Write out the material below again, unchanged.

Raw records
-- Begin --
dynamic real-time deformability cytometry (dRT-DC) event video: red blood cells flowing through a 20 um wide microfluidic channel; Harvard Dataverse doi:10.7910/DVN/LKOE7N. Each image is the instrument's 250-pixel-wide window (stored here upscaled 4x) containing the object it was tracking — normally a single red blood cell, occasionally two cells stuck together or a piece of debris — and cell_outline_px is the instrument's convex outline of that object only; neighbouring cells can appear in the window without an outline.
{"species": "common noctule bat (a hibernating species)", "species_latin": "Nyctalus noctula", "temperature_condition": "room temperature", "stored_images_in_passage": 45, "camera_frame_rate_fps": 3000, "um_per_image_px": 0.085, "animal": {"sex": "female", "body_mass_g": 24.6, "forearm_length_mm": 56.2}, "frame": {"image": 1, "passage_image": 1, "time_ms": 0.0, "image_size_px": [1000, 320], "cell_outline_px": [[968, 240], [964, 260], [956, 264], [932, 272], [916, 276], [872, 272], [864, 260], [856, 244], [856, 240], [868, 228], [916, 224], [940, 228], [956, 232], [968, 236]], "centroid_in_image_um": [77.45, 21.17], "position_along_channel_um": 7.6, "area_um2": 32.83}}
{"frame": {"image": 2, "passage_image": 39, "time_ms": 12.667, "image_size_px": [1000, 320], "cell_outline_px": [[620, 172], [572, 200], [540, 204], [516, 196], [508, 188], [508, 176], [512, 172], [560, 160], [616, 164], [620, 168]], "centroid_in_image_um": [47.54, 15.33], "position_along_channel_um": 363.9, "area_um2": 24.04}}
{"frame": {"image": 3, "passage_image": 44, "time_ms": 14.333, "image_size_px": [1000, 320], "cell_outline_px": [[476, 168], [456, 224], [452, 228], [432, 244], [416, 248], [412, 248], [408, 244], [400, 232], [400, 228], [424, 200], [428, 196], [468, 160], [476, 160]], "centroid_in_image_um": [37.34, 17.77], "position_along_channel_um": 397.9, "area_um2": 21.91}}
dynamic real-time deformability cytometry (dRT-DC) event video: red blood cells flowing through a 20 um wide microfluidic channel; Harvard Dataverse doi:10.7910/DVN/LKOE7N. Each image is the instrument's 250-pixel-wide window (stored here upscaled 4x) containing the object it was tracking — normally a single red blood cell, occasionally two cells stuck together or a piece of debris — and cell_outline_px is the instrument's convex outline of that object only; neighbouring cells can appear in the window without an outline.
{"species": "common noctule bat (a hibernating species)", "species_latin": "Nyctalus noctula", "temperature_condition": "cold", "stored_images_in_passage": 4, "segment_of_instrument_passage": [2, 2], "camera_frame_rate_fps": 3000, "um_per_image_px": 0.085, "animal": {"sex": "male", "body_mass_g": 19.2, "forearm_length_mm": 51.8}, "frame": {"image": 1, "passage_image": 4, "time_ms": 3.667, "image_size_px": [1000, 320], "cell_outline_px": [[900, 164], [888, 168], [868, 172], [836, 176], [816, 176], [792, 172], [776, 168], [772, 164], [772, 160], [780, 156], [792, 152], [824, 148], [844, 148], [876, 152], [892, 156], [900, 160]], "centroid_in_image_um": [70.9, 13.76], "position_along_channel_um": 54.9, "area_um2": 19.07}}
-- End --
**The solution**
dynamic real-time deformability cytometry (dRT-DC) event video: red blood cells flowing through a 20 um wide microfluidic channel; Harvard Dataverse doi:10.7910/DVN/LKOE7N. Each image is the instrument's 250-pixel-wide window (stored here upscaled 4x) containing the object it was tracking — normally a single red blood cell, occasionally two cells stuck together or a piece of debris — and cell_outline_px is the instrument's convex outline of that object only; neighbouring cells can appear in the window without an outline.
{"species": "common noctule bat (a hibernating species)", "species_latin": "Nyctalus noctula", "temperature_condition": "room temperature", "stored_images_in_passage": 45, "camera_frame_rate_fps": 3000, "um_per_image_px": 0.085, "animal": {"sex": "female", "body_mass_g": 24.6, "forearm_length_mm": 56.2}, "frame": {"image": 1, "passage_image": 1, "time_ms": 0.0, "image_size_px": [1000, 320], "cell_outline_px": [[968, 240], [964, 260], [956, 264], [932, 272], [916, 276], [872, 272], [864, 260], [856, 244], [856, 240], [868, 228], [916, 224], [940, 228], [956, 232], [968, 236]], "centroid_in_image_um": [77.45, 21.17], "position_along_channel_um": 7.6, "area_um2": 32.83}}
{"frame": {"image": 2, "passage_image": 39, "time_ms": 12.667, "image_size_px": [1000, 320], "cell_outline_px": [[620, 172], [572, 200], [540, 204], [516, 196], [508, 188], [508, 176], [512, 172], [560, 160], [616, 164], [620, 168]], "centroid_in_image_um": [47.54, 15.33], "position_along_channel_um": 363.9, "area_um2": 24.04}}
{"frame": {"image": 3, "passage_image": 44, "time_ms": 14.333, "image_size_px": [1000, 320], "cell_outline_px": [[476, 168], [456, 224], [452, 228], [432, 244], [416, 248], [412, 248], [408, 244], [400, 232], [400, 228], [424, 200], [428, 196], [468, 160], [476, 160]], "centroid_in_image_um": [37.34, 17.77], "position_along_channel_um": 397.9, "area_um2": 21.91}}
dynamic real-time deformability cytometry (dRT-DC) event video: red blood cells flowing through a 20 um wide microfluidic channel; Harvard Dataverse doi:10.7910/DVN/LKOE7N. Each image is the instrument's 250-pixel-wide window (stored here upscaled 4x) containing the object it was tracking — normally a single red blood cell, occasionally two cells stuck together or a piece of debris — and cell_outline_px is the instrument's convex outline of that object only; neighbouring cells can appear in the window without an outline.
{"species": "common noctule bat (a hibernating species)", "species_latin": "Nyctalus noctula", "temperature_condition": "cold", "stored_images_in_passage": 4, "segment_of_instrument_passage": [2, 2], "camera_frame_rate_fps": 3000, "um_per_image_px": 0.085, "animal": {"sex": "male", "body_mass_g": 19.2, "forearm_length_mm": 51.8}, "frame": {"image": 1, "passage_image": 4, "time_ms": 3.667, "image_size_px": [1000, 320], "cell_outline_px": [[900, 164], [888, 168], [868, 172], [836, 176], [816, 176], [792, 172], [776, 168], [772, 164], [772, 160], [780, 156], [792, 152], [824, 148], [844, 148], [876, 152], [892, 156], [900, 160]], "centroid_in_image_um": [70.9, 13.76], "position_along_channel_um": 54.9, "area_um2": 19.07}}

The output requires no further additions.